+++ THE DATA

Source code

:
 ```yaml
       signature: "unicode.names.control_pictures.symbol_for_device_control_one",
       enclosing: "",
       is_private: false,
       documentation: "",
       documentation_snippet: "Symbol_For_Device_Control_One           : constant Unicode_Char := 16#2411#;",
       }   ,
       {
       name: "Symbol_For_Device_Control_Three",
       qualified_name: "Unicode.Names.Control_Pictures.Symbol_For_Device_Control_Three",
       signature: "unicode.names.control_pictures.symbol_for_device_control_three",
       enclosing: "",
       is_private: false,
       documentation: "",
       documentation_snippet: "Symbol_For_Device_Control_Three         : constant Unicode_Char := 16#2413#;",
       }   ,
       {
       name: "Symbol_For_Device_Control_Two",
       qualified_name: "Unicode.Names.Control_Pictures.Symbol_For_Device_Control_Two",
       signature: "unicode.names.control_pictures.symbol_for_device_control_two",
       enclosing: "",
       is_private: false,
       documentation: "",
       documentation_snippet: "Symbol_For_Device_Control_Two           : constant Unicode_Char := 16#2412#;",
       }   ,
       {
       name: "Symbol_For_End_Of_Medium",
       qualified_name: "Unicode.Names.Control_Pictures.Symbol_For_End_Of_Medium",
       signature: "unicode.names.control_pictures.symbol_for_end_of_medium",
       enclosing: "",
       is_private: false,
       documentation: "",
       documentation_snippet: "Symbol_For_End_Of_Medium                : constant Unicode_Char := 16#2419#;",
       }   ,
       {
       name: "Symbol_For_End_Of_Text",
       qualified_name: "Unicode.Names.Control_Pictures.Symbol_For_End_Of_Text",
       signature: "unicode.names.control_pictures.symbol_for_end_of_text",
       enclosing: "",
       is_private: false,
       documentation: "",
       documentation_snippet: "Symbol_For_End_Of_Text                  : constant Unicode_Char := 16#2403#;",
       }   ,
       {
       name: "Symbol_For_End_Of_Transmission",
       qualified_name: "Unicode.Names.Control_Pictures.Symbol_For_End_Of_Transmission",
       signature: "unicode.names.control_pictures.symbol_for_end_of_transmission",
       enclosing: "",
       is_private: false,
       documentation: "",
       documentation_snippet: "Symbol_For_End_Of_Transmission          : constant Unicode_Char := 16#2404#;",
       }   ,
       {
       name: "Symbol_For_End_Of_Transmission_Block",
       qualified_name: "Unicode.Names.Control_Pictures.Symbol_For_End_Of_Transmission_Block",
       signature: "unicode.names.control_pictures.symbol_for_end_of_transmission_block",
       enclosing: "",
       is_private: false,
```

++++++

- **ASSIGNMENT**
Transcribe every record exactly.

- **EXPECTED ANSWER**
Source code

:
 ```yaml
       signature: "unicode.names.control_pictures.symbol_for_device_control_one",
       enclosing: "",
       is_private: false,
       documentation: "",
       documentation_snippet: "Symbol_For_Device_Control_One           : constant Unicode_Char := 16#2411#;",
       }   ,
       {
       name: "Symbol_For_Device_Control_Three",
       qualified_name: "Unicode.Names.Control_Pictures.Symbol_For_Device_Control_Three",
       signature: "unicode.names.control_pictures.symbol_for_device_control_three",
       enclosing: "",
       is_private: false,
       documentation: "",
       documentation_snippet: "Symbol_For_Device_Control_Three         : constant Unicode_Char := 16#2413#;",
       }   ,
       {
       name: "Symbol_For_Device_Control_Two",
       qualified_name: "Unicode.Names.Control_Pictures.Symbol_For_Device_Control_Two",
       signature: "unicode.names.control_pictures.symbol_for_device_control_two",
       enclosing: "",
       is_private: false,
       documentation: "",
       documentation_snippet: "Symbol_For_Device_Control_Two           : constant Unicode_Char := 16#2412#;",
       }   ,
       {
       name: "Symbol_For_End_Of_Medium",
       qualified_name: "Unicode.Names.Control_Pictures.Symbol_For_End_Of_Medium",
       signature: "unicode.names.control_pictures.symbol_for_end_of_medium",
       enclosing: "",
       is_private: false,
       documentation: "",
       documentation_snippet: "Symbol_For_End_Of_Medium                : constant Unicode_Char := 16#2419#;",
       }   ,
       {
       name: "Symbol_For_End_Of_Text",
       qualified_name: "Unicode.Names.Control_Pictures.Symbol_For_End_Of_Text",
       signature: "unicode.names.control_pictures.symbol_for_end_of_text",
       enclosing: "",
       is_private: false,
       documentation: "",
       documentation_snippet: "Symbol_For_End_Of_Text                  : constant Unicode_Char := 16#2403#;",
       }   ,
       {
       name: "Symbol_For_End_Of_Transmission",
       qualified_name: "Unicode.Names.Control_Pictures.Symbol_For_End_Of_Transmission",
       signature: "unicode.names.control_pictures.symbol_for_end_of_transmission",
       enclosing: "",
       is_private: false,
       documentation: "",
       documentation_snippet: "Symbol_For_End_Of_Transmission          : constant Unicode_Char := 16#2404#;",
       }   ,
       {
       name: "Symbol_For_End_Of_Transmission_Block",
       qualified_name: "Unicode.Names.Control_Pictures.Symbol_For_End_Of_Transmission_Block",
       signature: "unicode.names.control_pictures.symbol_for_end_of_transmission_block",
       enclosing: "",
       is_private: false,
```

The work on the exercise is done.